## Information provided
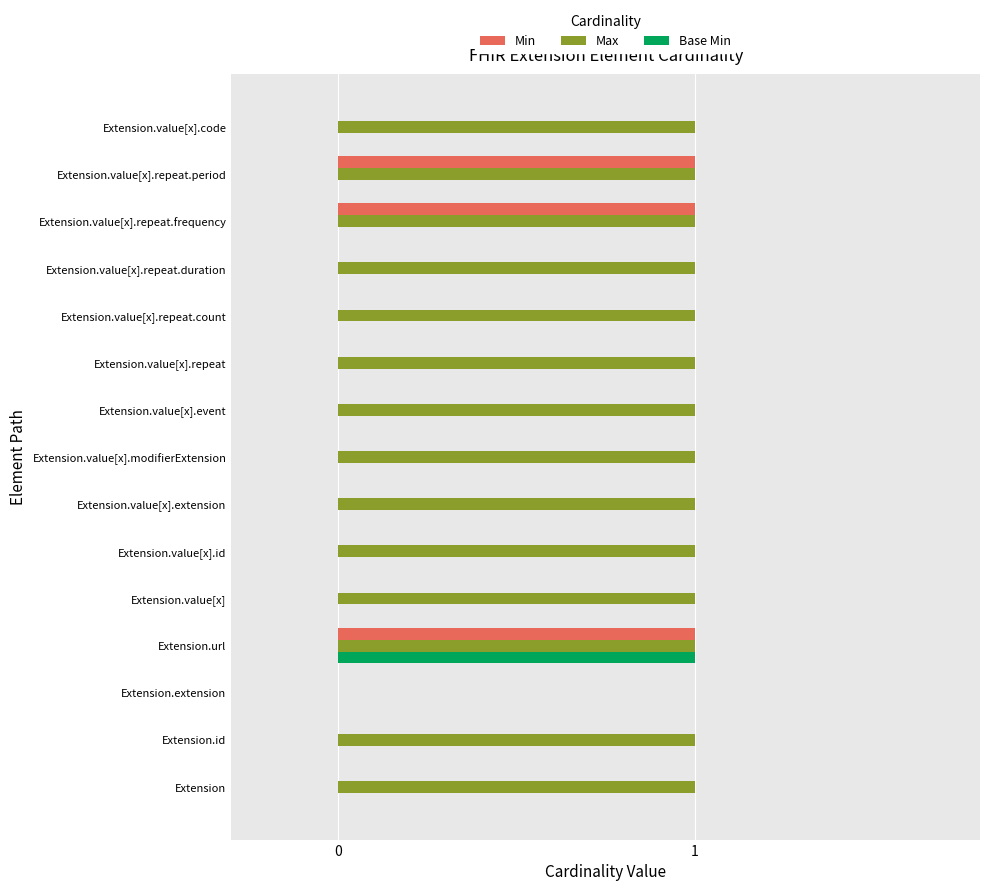

Is the value of Base Min at Extension.url greater than the value of Min at Extension.id?

Yes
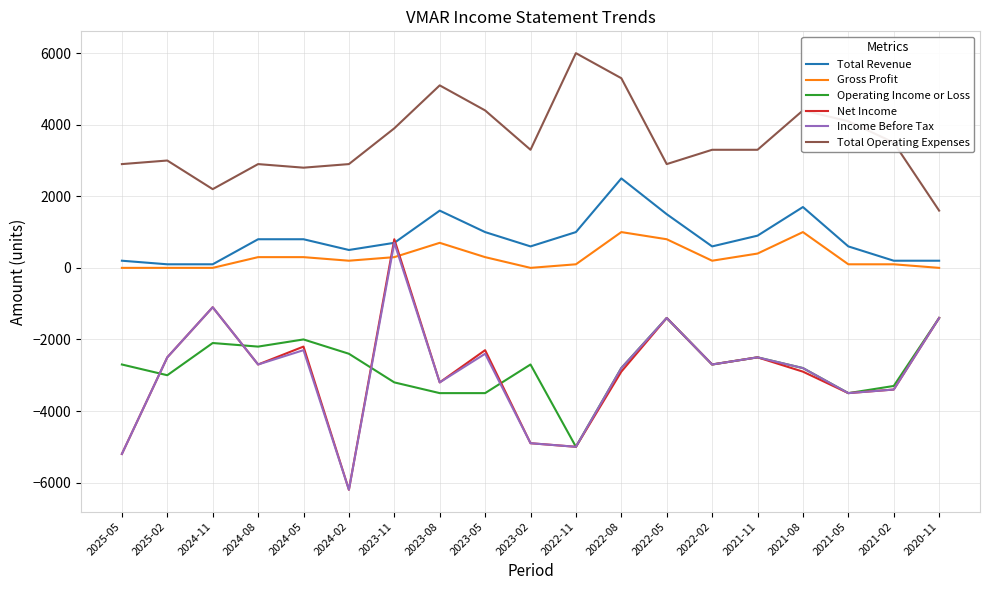

Reading left to right, list all the values displayed in this chart.

Total Revenue: 200	100	100	800	800	500	700	1600	1000	600	1000	2500	1500	600	900	1700	600	200	200
Gross Profit: 0	0	0	300	300	200	300	700	300	0	100	1000	800	200	400	1000	100	100	0
Operating Income or Loss: -2700	-3000	-2100	-2200	-2000	-2400	-3200	-3500	-3500	-2700	-5000	-2800	-1400	-2700	-2500	-2800	-3500	-3300	-1400
Net Income: -5200	-2500	-1100	-2700	-2200	-6200	800	-3200	-2300	-4900	-5000	-2900	-1400	-2700	-2500	-2900	-3500	-3400	-1400
Income Before Tax: -5200	-2500	-1100	-2700	-2300	-6200	700	-3200	-2400	-4900	-5000	-2800	-1400	-2700	-2500	-2800	-3500	-3400	-1400
Total Operating Expenses: 2900	3000	2200	2900	2800	2900	3900	5100	4400	3300	6000	5300	2900	3300	3300	4400	4100	3500	1600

## Your task
Reproduce the entire listing above word for word, leaving out the pictures.

## Completed task
Is the value of Base Min at Extension.url greater than the value of Min at Extension.id?

Yes

Reading left to right, list all the values displayed in this chart.

Total Revenue: 200	100	100	800	800	500	700	1600	1000	600	1000	2500	1500	600	900	1700	600	200	200
Gross Profit: 0	0	0	300	300	200	300	700	300	0	100	1000	800	200	400	1000	100	100	0
Operating Income or Loss: -2700	-3000	-2100	-2200	-2000	-2400	-3200	-3500	-3500	-2700	-5000	-2800	-1400	-2700	-2500	-2800	-3500	-3300	-1400
Net Income: -5200	-2500	-1100	-2700	-2200	-6200	800	-3200	-2300	-4900	-5000	-2900	-1400	-2700	-2500	-2900	-3500	-3400	-1400
Income Before Tax: -5200	-2500	-1100	-2700	-2300	-6200	700	-3200	-2400	-4900	-5000	-2800	-1400	-2700	-2500	-2800	-3500	-3400	-1400
Total Operating Expenses: 2900	3000	2200	2900	2800	2900	3900	5100	4400	3300	6000	5300	2900	3300	3300	4400	4100	3500	1600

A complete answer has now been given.